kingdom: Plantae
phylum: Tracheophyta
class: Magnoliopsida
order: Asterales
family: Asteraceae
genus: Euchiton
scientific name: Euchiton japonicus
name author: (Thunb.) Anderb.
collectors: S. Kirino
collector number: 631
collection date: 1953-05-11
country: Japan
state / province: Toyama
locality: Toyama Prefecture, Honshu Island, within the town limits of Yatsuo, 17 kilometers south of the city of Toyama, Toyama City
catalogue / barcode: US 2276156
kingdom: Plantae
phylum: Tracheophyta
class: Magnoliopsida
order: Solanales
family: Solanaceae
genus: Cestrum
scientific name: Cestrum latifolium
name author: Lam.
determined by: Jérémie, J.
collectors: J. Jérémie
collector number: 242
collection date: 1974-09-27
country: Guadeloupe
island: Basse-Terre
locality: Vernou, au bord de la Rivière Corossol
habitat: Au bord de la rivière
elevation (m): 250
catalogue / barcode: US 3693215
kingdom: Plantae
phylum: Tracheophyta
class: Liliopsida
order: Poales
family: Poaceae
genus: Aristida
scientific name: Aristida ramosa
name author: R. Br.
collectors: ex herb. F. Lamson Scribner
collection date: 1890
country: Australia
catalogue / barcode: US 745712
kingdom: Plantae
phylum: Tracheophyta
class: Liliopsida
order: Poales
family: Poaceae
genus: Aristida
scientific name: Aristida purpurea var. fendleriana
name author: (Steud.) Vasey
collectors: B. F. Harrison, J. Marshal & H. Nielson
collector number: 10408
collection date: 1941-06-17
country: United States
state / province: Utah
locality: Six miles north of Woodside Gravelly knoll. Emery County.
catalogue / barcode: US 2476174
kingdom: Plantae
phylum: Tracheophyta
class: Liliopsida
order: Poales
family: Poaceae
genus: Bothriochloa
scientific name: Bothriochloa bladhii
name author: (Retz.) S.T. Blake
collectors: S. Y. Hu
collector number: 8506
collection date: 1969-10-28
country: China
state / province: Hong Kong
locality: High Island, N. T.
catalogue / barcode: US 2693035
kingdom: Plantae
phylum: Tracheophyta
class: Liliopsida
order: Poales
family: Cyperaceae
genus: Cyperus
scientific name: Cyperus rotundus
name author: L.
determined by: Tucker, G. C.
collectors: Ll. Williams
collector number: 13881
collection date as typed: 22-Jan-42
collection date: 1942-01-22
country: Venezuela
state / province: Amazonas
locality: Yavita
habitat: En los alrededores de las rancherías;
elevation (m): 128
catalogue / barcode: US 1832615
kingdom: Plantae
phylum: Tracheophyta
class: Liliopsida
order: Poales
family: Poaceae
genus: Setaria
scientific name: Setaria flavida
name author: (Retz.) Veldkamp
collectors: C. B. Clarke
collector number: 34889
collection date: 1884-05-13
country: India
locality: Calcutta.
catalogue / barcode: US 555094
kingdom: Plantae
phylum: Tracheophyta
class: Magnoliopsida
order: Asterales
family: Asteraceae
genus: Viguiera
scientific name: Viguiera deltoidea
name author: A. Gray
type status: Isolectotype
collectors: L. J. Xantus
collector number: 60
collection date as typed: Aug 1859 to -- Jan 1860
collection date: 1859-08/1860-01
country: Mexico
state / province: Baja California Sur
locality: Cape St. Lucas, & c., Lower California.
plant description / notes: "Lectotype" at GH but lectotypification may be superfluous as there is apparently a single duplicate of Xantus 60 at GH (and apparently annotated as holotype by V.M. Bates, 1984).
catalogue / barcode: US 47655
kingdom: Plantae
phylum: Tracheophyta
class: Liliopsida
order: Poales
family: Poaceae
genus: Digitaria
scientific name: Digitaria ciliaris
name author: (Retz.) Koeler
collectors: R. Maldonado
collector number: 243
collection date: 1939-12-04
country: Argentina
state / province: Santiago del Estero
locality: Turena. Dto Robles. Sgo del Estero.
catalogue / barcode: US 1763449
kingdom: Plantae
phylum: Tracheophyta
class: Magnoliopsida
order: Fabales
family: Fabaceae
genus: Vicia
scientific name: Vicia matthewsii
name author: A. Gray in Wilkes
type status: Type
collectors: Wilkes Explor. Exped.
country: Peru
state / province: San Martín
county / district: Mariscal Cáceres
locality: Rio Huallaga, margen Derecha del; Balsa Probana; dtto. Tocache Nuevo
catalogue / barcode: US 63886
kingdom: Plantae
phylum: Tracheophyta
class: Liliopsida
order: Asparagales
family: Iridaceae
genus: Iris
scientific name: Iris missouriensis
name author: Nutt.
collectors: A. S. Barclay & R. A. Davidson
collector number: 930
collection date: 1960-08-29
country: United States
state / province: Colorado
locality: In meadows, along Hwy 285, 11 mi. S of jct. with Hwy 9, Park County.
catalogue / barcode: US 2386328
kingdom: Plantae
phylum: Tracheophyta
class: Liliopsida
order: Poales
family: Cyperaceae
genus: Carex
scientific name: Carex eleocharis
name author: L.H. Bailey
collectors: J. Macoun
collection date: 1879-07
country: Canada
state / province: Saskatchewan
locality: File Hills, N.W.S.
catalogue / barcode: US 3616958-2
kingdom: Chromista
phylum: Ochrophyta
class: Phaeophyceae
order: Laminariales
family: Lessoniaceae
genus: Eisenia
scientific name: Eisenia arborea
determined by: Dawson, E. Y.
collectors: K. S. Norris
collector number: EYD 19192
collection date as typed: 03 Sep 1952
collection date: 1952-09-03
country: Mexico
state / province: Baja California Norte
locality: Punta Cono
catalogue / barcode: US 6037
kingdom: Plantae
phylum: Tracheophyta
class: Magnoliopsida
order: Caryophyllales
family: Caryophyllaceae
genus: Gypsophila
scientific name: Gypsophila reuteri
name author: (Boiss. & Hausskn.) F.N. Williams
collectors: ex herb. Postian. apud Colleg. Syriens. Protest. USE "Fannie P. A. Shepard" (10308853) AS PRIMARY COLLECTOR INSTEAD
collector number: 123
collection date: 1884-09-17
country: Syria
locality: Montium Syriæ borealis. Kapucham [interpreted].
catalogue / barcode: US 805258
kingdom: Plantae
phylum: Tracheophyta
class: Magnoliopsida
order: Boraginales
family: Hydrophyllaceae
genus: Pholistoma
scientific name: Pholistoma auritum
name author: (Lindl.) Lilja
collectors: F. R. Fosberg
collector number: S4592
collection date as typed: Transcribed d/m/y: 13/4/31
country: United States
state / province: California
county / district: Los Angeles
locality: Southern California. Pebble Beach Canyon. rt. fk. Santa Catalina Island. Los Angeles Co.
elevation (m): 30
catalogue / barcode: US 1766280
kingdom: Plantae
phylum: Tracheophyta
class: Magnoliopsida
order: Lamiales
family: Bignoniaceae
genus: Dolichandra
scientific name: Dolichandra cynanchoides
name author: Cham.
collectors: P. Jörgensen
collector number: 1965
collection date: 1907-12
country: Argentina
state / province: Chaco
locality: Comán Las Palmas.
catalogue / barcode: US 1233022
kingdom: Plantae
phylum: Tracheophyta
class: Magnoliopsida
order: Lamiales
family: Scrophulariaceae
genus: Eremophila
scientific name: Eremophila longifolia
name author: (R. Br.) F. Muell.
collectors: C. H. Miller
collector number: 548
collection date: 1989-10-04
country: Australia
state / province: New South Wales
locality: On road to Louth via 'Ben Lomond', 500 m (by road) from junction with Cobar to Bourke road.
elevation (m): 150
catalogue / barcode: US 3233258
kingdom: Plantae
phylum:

○ ○ ○ ○

Rewrite all of the data above as a JSON list of strings, with each line as its own string and blank lines omitted.

[
  "kingdom: Plantae",
  "phylum: Tracheophyta",
  "class: Magnoliopsida",
  "order: Asterales",
  "family: Asteraceae",
  "genus: Euchiton",
  "scientific name: Euchiton japonicus",
  "name author: (Thunb.) Anderb.",
  "collectors: S. Kirino",
  "collector number: 631",
  "collection date: 1953-05-11",
  "country: Japan",
  "state / province: Toyama",
  "locality: Toyama Prefecture, Honshu Island, within the town limits of Yatsuo, 17 kilometers south of the city of Toyama, Toyama City",
  "catalogue / barcode: US 2276156",
  "kingdom: Plantae",
  "phylum: Tracheophyta",
  "class: Magnoliopsida",
  "order: Solanales",
  "family: Solanaceae",
  "genus: Cestrum",
  "scientific name: Cestrum latifolium",
  "name author: Lam.",
  "determined by: Jérémie, J.",
  "collectors: J. Jérémie",
  "collector number: 242",
  "collection date: 1974-09-27",
  "country: Guadeloupe",
  "island: Basse-Terre",
  "locality: Vernou, au bord de la Rivière Corossol",
  "habitat: Au bord de la rivière",
  "elevation (m): 250",
  "catalogue / barcode: US 3693215",
  "kingdom: Plantae",
  "phylum: Tracheophyta",
  "class: Liliopsida",
  "order: Poales",
  "family: Poaceae",
  "genus: Aristida",
  "scientific name: Aristida ramosa",
  "name author: R. Br.",
  "collectors: ex herb. F. Lamson Scribner",
  "collection date: 1890",
  "country: Australia",
  "catalogue / barcode: US 745712",
  "kingdom: Plantae",
  "phylum: Tracheophyta",
  "class: Liliopsida",
  "order: Poales",
  "family: Poaceae",
  "genus: Aristida",
  "scientific name: Aristida purpurea var. fendleriana",
  "name author: (Steud.) Vasey",
  "collectors: B. F. Harrison, J. Marshal & H. Nielson",
  "collector number: 10408",
  "collection date: 1941-06-17",
  "country: United States",
  "state / province: Utah",
  "locality: Six miles north of Woodside Gravelly knoll. Emery County.",
  "catalogue / barcode: US 2476174",
  "kingdom: Plantae",
  "phylum: Tracheophyta",
  "class: Liliopsida",
  "order: Poales",
  "family: Poaceae",
  "genus: Bothriochloa",
  "scientific name: Bothriochloa bladhii",
  "name author: (Retz.) S.T. Blake",
  "collectors: S. Y. Hu",
  "collector number: 8506",
  "collection date: 1969-10-28",
  "country: China",
  "state / province: Hong Kong",
  "locality: High Island, N. T.",
  "catalogue / barcode: US 2693035",
  "kingdom: Plantae",
  "phylum: Tracheophyta",
  "class: Liliopsida",
  "order: Poales",
  "family: Cyperaceae",
  "genus: Cyperus",
  "scientific name: Cyperus rotundus",
  "name author: L.",
  "determined by: Tucker, G. C.",
  "collectors: Ll. Williams",
  "collector number: 13881",
  "collection date as typed: 22-Jan-42",
  "collection date: 1942-01-22",
  "country: Venezuela",
  "state / province: Amazonas",
  "locality: Yavita",
  "habitat: En los alrededores de las rancherías;",
  "elevation (m): 128",
  "catalogue / barcode: US 1832615",
  "kingdom: Plantae",
  "phylum: Tracheophyta",
  "class: Liliopsida",
  "order: Poales",
  "family: Poaceae",
  "genus: Setaria",
  "scientific name: Setaria flavida",
  "name author: (Retz.) Veldkamp",
  "collectors: C. B. Clarke",
  "collector number: 34889",
  "collection date: 1884-05-13",
  "country: India",
  "locality: Calcutta.",
  "catalogue / barcode: US 555094",
  "kingdom: Plantae",
  "phylum: Tracheophyta",
  "class: Magnoliopsida",
  "order: Asterales",
  "family: Asteraceae",
  "genus: Viguiera",
  "scientific name: Viguiera deltoidea",
  "name author: A. Gray",
  "type status: Isolectotype",
  "collectors: L. J. Xantus",
  "collector number: 60",
  "collection date as typed: Aug 1859 to -- Jan 1860",
  "collection date: 1859-08/1860-01",
  "country: Mexico",
  "state / province: Baja California Sur",
  "locality: Cape St. Lucas, & c., Lower California.",
  "plant description / notes: \"Lectotype\" at GH but lectotypification may be superfluous as there is apparently a single duplicate of Xantus 60 at GH (and apparently annotated as holotype by V.M. Bates, 1984).",
  "catalogue / barcode: US 47655",
  "kingdom: Plantae",
  "phylum: Tracheophyta",
  "class: Liliopsida",
  "order: Poales",
  "family: Poaceae",
  "genus: Digitaria",
  "scientific name: Digitaria ciliaris",
  "name author: (Retz.) Koeler",
  "collectors: R. Maldonado",
  "collector number: 243",
  "collection date: 1939-12-04",
  "country: Argentina",
  "state / province: Santiago del Estero",
  "locality: Turena. Dto Robles. Sgo del Estero.",
  "catalogue / barcode: US 1763449",
  "kingdom: Plantae",
  "phylum: Tracheophyta",
  "class: Magnoliopsida",
  "order: Fabales",
  "family: Fabaceae",
  "genus: Vicia",
  "scientific name: Vicia matthewsii",
  "name author: A. Gray in Wilkes",
  "type status: Type",
  "collectors: Wilkes Explor. Exped.",
  "country: Peru",
  "state / province: San Martín",
  "county / district: Mariscal Cáceres",
  "locality: Rio Huallaga, margen Derecha del; Balsa Probana; dtto. Tocache Nuevo",
  "catalogue / barcode: US 63886",
  "kingdom: Plantae",
  "phylum: Tracheophyta",
  "class: Liliopsida",
  "order: Asparagales",
  "family: Iridaceae",
  "genus: Iris",
  "scientific name: Iris missouriensis",
  "name author: Nutt.",
  "collectors: A. S. Barclay & R. A. Davidson",
  "collector number: 930",
  "collection date: 1960-08-29",
  "country: United States",
  "state / province: Colorado",
  "locality: In meadows, along Hwy 285, 11 mi. S of jct. with Hwy 9, Park County.",
  "catalogue / barcode: US 2386328",
  "kingdom: Plantae",
  "phylum: Tracheophyta",
  "class: Liliopsida",
  "order: Poales",
  "family: Cyperaceae",
  "genus: Carex",
  "scientific name: Carex eleocharis",
  "name author: L.H. Bailey",
  "collectors: J. Macoun",
  "collection date: 1879-07",
  "country: Canada",
  "state / province: Saskatchewan",
  "locality: File Hills, N.W.S.",
  "catalogue / barcode: US 3616958-2",
  "kingdom: Chromista",
  "phylum: Ochrophyta",
  "class: Phaeophyceae",
  "order: Laminariales",
  "family: Lessoniaceae",
  "genus: Eisenia",
  "scientific name: Eisenia arborea",
  "determined by: Dawson, E. Y.",
  "collectors: K. S. Norris",
  "collector number: EYD 19192",
  "collection date as typed: 03 Sep 1952",
  "collection date: 1952-09-03",
  "country: Mexico",
  "state / province: Baja California Norte",
  "locality: Punta Cono",
  "catalogue / barcode: US 6037",
  "kingdom: Plantae",
  "phylum: Tracheophyta",
  "class: Magnoliopsida",
  "order: Caryophyllales",
  "family: Caryophyllaceae",
  "genus: Gypsophila",
  "scientific name: Gypsophila reuteri",
  "name author: (Boiss. & Hausskn.) F.N. Williams",
  "collectors: ex herb. Postian. apud Colleg. Syriens. Protest. USE \"Fannie P. A. Shepard\" (10308853) AS PRIMARY COLLECTOR INSTEAD",
  "collector number: 123",
  "collection date: 1884-09-17",
  "country: Syria",
  "locality: Montium Syriæ borealis. Kapucham [interpreted].",
  "catalogue / barcode: US 805258",
  "kingdom: Plantae",
  "phylum: Tracheophyta",
  "class: Magnoliopsida",
  "order: Boraginales",
  "family: Hydrophyllaceae",
  "genus: Pholistoma",
  "scientific name: Pholistoma auritum",
  "name author: (Lindl.) Lilja",
  "collectors: F. R. Fosberg",
  "collector number: S4592",
  "collection date as typed: Transcribed d/m/y: 13/4/31",
  "country: United States",
  "state / province: California",
  "county / district: Los Angeles",
  "locality: Southern California. Pebble Beach Canyon. rt. fk. Santa Catalina Island. Los Angeles Co.",
  "elevation (m): 30",
  "catalogue / barcode: US 1766280",
  "kingdom: Plantae",
  "phylum: Tracheophyta",
  "class: Magnoliopsida",
  "order: Lamiales",
  "family: Bignoniaceae",
  "genus: Dolichandra",
  "scientific name: Dolichandra cynanchoides",
  "name author: Cham.",
  "collectors: P. Jörgensen",
  "collector number: 1965",
  "collection date: 1907-12",
  "country: Argentina",
  "state / province: Chaco",
  "locality: Comán Las Palmas.",
  "catalogue / barcode: US 1233022",
  "kingdom: Plantae",
  "phylum: Tracheophyta",
  "class: Magnoliopsida",
  "order: Lamiales",
  "family: Scrophulariaceae",
  "genus: Eremophila",
  "scientific name: Eremophila longifolia",
  "name author: (R. Br.) F. Muell.",
  "collectors: C. H. Miller",
  "collector number: 548",
  "collection date: 1989-10-04",
  "country: Australia",
  "state / province: New South Wales",
  "locality: On road to Louth via 'Ben Lomond', 500 m (by road) from junction with Cobar to Bourke road.",
  "elevation (m): 150",
  "catalogue / barcode: US 3233258",
  "kingdom: Plantae",
  "phylum:"
]